About the significance of machine cognition


About the significance of machine cognition

Edge Computing and AI

AI isn't the sole turning point in IT right now. Another revolution is in the "Internet of Things" or IoT. The idea behind IoT is to give an IP address to tiny sensors and devices that aren't smartphones, tablets, workstations or cars. The smart home, if it wants to become mainstream, will require IoT instead of the current status quo: dozens of proprietary standards that don't interoperate.
But IoT's real benefit is in industry and services. The much-quoted Rolls-Royce jet engine that uses IoT sensors ( is just an example. Another is the use of such sensors to detect the number of plates that remain at a cafeteria line (and that trigger an event that causes the plates to be refilled if they run low).

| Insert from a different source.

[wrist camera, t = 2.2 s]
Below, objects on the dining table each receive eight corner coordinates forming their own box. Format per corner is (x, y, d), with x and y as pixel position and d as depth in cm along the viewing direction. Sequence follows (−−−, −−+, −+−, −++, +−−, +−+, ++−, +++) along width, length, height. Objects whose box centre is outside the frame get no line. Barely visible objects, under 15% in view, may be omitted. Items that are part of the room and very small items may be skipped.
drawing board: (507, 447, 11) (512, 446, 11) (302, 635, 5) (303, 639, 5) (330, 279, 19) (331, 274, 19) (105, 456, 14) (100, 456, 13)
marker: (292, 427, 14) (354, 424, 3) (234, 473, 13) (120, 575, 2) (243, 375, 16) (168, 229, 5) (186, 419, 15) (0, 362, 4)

Sensor data is irrelevant, however, if it isn't processed or at least stored for later processing, however. And depending on the device in question, the data stream coming from such a device can be immense, as in the jet engine (multiple terabytes per hour of flight).
Currently, the companies offering cloud computing (i.e. Microsoft, Google, Amazon and some outliers) are pushing for IoT data to be directly pumped into their respective clouds to be used for analysis. This can be problematic, however. Sticking with the example of the jet engine, the amount of data generated is not only extreme, it is also very difficult to route that information quickly enough into - in this case Microsoft's - cloud. The only live connection available to a jetliner in flight is a satellite uplink - very expensive and potentially not fast enough.
Bring in what IBM terms "
Edge Computing", while Cisco prefers the term "Fog Computing" and Microsoft speaks of the "intelligent Cloud". Whichever terminus finally catches on is probably yet to be determined, but my preference is that of IBM's, as the term "Fog" implies "being in the cloud and not realizing it" to me.

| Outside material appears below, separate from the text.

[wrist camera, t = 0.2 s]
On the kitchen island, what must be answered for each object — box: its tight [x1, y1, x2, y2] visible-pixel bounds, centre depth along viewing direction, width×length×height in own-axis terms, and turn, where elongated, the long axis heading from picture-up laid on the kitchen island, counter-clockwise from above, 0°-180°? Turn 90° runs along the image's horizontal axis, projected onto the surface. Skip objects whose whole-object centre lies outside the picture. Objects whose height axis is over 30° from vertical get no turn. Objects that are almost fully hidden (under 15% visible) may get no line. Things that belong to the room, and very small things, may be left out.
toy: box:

It is actually quite surprising to me that this topic is seemingly sinking into the various cloud firms just now. Look at it this way: the human visual system doesn't pump raw sensor data (via the optic nerve) into the brain, as this would flood the brain with information, rendering it useless for other tasks (such as writing articles like this). Nature has realized long ago, that raw sensor data needs to be pre-processed before being handed off to the brain for interpretation, resulting in the development of visual cortex in all animals with complex vision systems.

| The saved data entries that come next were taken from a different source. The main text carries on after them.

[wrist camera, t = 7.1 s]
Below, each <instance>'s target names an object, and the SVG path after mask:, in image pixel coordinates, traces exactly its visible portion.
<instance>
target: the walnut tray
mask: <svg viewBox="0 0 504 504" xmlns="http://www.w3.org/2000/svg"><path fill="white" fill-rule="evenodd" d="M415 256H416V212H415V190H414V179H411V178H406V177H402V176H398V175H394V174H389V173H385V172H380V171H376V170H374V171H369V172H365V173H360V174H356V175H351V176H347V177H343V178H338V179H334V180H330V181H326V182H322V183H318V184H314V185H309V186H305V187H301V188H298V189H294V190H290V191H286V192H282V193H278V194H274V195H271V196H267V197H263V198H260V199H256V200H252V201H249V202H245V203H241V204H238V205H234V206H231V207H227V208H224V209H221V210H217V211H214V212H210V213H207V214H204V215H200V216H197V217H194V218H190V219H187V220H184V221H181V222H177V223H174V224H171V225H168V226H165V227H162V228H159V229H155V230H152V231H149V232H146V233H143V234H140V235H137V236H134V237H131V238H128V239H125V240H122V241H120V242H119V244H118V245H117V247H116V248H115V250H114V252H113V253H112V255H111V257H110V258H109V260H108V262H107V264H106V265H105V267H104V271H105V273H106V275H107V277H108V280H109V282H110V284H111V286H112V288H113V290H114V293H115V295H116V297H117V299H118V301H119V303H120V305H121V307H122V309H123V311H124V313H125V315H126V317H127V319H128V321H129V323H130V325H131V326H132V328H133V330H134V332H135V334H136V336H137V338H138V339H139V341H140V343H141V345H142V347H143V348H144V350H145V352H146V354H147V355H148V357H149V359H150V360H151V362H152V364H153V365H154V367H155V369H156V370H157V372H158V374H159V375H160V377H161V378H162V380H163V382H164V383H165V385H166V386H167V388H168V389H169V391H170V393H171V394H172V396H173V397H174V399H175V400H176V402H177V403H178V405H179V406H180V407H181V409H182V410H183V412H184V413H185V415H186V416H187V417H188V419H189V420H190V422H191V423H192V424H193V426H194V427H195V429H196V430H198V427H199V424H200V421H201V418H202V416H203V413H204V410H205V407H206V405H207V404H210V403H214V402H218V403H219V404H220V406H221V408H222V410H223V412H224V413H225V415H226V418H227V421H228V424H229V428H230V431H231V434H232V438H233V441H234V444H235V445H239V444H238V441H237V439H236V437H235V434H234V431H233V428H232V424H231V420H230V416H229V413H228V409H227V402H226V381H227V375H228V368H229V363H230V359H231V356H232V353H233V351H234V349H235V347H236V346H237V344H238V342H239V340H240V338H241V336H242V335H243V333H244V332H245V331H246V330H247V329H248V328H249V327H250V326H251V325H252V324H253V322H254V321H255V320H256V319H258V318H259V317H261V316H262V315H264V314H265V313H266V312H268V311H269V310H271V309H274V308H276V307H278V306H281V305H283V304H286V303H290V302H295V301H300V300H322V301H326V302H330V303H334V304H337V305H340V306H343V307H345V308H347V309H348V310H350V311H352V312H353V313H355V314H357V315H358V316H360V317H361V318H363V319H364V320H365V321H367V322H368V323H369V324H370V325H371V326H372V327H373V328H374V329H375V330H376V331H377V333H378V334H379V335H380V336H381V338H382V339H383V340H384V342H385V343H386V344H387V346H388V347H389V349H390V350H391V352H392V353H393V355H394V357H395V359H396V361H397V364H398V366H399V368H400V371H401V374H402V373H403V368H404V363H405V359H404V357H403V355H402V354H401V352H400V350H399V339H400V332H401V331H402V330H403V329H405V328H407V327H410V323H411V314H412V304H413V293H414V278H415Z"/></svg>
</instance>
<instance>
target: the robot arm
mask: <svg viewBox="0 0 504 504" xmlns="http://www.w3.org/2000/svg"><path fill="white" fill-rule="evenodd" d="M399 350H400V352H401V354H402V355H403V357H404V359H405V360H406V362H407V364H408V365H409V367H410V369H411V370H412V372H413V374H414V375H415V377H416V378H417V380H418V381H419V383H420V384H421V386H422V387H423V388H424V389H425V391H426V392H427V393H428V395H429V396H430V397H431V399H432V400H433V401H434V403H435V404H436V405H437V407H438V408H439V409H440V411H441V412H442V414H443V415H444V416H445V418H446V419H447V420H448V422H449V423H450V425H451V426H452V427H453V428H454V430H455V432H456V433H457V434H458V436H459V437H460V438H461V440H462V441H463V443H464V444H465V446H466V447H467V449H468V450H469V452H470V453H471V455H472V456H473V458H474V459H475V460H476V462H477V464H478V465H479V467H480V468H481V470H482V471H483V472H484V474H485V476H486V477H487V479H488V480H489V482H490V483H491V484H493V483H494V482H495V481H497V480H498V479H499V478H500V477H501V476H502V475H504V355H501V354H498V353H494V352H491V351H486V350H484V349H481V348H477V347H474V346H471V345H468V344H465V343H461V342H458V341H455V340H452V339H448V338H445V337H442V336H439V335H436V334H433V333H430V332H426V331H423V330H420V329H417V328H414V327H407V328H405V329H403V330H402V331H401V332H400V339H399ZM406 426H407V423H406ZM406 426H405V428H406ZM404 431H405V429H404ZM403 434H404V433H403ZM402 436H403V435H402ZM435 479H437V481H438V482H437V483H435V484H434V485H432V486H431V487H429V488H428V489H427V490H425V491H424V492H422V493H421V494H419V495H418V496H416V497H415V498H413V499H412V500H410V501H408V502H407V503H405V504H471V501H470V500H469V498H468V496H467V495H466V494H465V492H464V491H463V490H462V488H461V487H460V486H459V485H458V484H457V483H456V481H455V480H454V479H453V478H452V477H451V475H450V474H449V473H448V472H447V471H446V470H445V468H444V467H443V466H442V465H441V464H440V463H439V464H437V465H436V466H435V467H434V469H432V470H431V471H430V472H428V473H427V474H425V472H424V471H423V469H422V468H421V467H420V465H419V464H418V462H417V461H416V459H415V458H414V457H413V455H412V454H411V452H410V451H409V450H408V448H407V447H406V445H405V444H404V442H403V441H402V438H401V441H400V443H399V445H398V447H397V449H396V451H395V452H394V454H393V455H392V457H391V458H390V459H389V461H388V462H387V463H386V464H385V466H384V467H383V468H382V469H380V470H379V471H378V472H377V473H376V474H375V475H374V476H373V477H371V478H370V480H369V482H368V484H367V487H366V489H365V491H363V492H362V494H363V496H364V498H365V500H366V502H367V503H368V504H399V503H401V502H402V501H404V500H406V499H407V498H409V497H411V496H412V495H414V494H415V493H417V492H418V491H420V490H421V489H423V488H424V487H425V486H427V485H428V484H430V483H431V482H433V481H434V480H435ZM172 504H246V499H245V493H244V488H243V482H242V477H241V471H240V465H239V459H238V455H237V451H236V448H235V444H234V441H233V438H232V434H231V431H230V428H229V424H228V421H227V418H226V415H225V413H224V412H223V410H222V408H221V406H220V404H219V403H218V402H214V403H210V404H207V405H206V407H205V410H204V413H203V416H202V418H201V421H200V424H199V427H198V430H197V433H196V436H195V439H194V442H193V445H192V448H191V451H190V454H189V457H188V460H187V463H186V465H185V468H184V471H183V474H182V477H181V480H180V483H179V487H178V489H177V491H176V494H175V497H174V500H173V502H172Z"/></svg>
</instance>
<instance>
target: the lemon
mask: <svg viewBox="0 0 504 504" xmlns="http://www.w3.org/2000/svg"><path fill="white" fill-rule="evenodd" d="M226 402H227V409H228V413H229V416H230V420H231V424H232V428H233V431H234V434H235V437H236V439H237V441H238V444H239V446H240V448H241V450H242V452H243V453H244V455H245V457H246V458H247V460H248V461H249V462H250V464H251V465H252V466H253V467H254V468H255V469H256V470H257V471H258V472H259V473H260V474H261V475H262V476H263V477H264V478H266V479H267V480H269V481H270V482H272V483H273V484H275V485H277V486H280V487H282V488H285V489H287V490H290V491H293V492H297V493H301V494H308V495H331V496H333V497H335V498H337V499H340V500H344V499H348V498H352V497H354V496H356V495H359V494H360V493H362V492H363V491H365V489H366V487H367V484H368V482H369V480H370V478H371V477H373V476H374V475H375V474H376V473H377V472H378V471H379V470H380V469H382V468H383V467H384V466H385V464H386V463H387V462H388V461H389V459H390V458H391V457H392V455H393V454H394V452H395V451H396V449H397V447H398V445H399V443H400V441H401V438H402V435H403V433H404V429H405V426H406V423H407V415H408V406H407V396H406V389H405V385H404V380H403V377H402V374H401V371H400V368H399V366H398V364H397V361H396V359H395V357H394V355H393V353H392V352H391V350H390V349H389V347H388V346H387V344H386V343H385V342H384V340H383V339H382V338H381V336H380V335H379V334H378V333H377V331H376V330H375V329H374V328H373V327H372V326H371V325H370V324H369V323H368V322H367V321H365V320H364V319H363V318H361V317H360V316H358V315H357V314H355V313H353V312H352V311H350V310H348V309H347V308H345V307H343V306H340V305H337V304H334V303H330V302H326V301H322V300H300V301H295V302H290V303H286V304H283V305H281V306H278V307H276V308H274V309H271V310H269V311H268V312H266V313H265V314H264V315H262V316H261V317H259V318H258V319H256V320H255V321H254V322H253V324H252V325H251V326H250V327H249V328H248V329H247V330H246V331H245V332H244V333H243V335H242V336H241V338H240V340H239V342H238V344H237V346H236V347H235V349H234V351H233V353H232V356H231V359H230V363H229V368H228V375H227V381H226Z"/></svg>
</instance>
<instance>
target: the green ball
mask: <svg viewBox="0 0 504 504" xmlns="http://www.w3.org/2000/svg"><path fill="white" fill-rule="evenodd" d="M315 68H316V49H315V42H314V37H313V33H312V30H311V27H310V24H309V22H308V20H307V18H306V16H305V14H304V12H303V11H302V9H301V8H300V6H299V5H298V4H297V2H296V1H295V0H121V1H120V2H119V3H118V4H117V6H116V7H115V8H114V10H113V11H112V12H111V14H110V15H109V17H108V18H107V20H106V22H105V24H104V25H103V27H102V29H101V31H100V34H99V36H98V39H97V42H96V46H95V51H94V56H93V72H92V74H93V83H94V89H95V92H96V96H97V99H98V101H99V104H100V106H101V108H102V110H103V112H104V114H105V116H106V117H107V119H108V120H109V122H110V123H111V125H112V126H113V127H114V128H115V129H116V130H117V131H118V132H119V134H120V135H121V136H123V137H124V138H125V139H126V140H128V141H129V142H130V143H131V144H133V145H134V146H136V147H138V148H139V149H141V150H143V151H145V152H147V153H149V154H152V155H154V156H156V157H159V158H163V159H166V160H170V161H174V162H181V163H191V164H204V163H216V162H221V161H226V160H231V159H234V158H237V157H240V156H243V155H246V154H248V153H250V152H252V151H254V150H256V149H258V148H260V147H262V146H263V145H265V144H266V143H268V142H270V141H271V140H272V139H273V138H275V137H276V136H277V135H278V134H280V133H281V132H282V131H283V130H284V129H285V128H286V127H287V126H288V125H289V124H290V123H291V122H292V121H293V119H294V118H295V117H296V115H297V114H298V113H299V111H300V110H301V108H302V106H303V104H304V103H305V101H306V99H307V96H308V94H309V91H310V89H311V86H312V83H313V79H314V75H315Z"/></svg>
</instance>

Subsequently, it only seems reasonable that there is no need to dump terabytes of raw data into the "brain" of a cloud without reducing it to sensible batches of concentrated goodness first. Bring on the AI!
Some time ago, I wrote about an
exciting new sensor being developed, that uses input from various sources (sound, light, movement) to determine whether Ann has left the water running at the kitchen sink (again) or the dog is crapping on the living room floor (again). This is "edge computing" at its finest - and compactest, as all the sensors are not strewn about the house, feeding data into the AI processing all that input, but rather they all sit on one, compact logic board which in turn feeds intelligent information to whatever backend system you have (like an app), such as "The water is running in the kitchen sink and no one is there".
Going back to the jet engine example, this is clearly a case where the consolidation of raw data into at least semi-intelligent output is an absolute imperative. My guess - to be honest - is that the story of a jet engine pumping terabytes of data into Azure per hour is a case of journalistic copy-catting. That's the same effect that caused half of all Formula-1 interested Germans to call the best slot at the start "Pool Position" (instead of Pole Position): some well-known journalist had fudged while writing up a report on some race that was "stolen" multiple times by other journalists not bothering to write their own report and just a short time later, you heard "Pool Position" not only from your friends but also from race commentators on TV!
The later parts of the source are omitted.